I have seen multiple definitions for what a measurable set is (all of which come together to form a sigma algebra). I was wondering if they are all equivalent and if not what situation would one be used over another?
- Definition 1
Let $(X, \Sigma)$ be a measurable space, then any set $S \in \Sigma$ is a measurable set.
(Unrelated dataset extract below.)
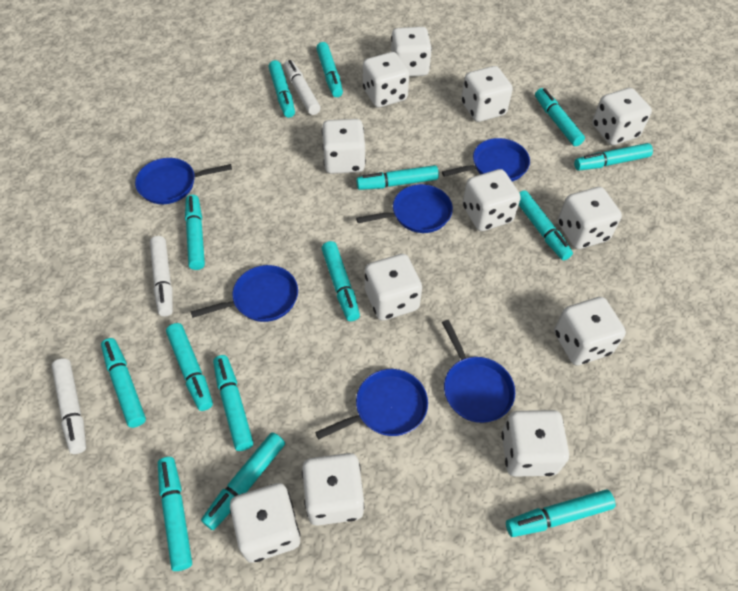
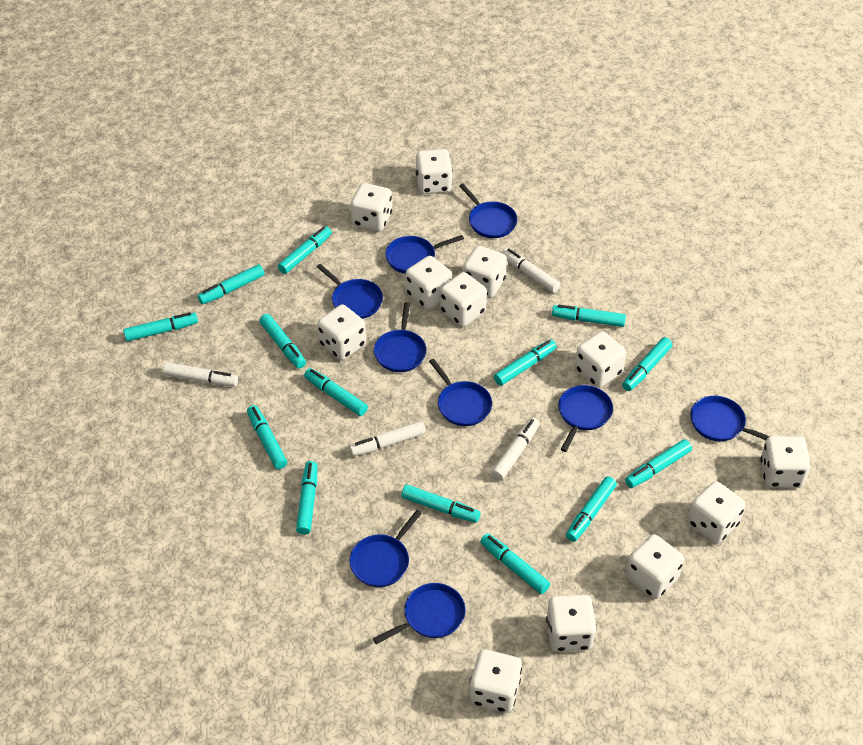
blue pan: 6 -> 9
white marker: 3 -> 4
Measurable Space: The pair $(X, \Sigma)$ where $X$ is a set and $\Sigma$ is a $\sigma$-algebra on $X$
- Definition 2
Given a space $X$ let there exist an outer measure $\mu : 2^{X} \to [0, \infty]$ (where $2^{X} = \mathcal{P} \left( X \right) = $ all the subsets of $X$) then a set $S$ is measurable iff for every $A \in 2^{X}$ $$ \mu(A) = \mu(A \cap S) + \mu(A \cap S^{c}) = \mu(A \cap S) + \mu(A \setminus S) $$
- Definition 3 (I'm drawing this one from memory from baby rudin, and it's defined on $\mathbb{R}$)
Begin by defining a (outer$_1$) measure $\mu$. Next put $\mathcal{M}_f$ to be the set of countable unions of intervals. Then a set $S$ is measurable iff $$ \exists \{ S_n \}_{n=0}^{\infty} \, s.t. \mu(S_n) \to \mu(S) \text{ as } n \to \infty $$
Now I know that the sets described in definition 2 form a sigma algebra on $X$, and likewise I know the sets $S$ in definition 3 form a sigma algebra on $\mathbb{R}$, but definition 1 seems to imply that any possible sigma algebra can be used.
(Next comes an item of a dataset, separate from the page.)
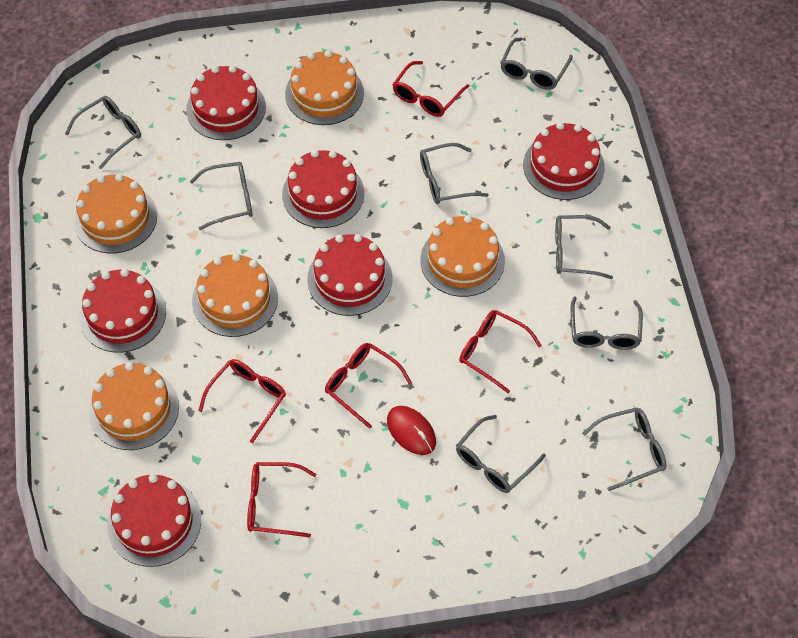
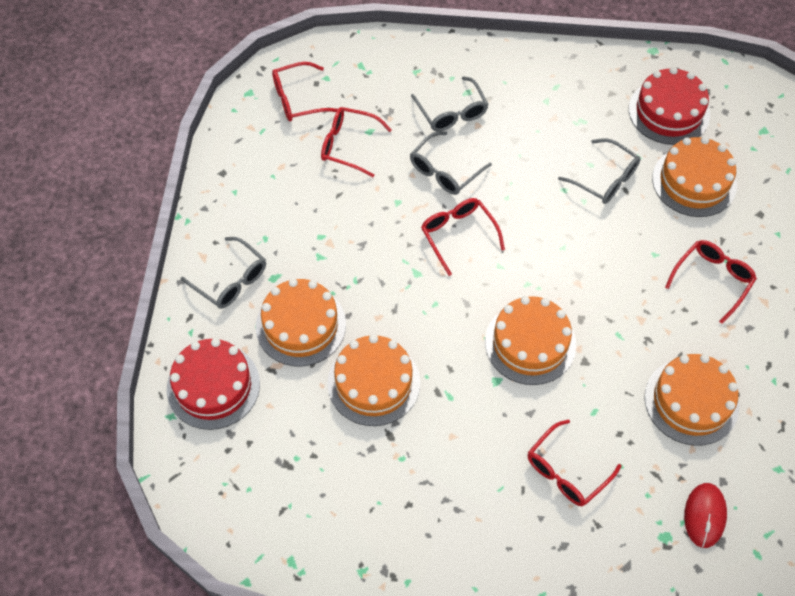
grey glasses: 8 -> 4
red cake: 6 -> 2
In definition 3 I cannot remember if he defines this using the outer measure (I believe he does).
The only conclusion I have been able to draw from this is definition 2 and 3 must be equivalent, but we call these sets $\boldsymbol\mu$-measurable (a specific measure is defined). However in definition 1 we call any set like that just measurable, and that given any sigma algebra $\Sigma \, \exists \mu$ an outer measure s.t. the sigma algebra formed by definition 2 with this outer measure is $\Sigma$. Is this correctly put?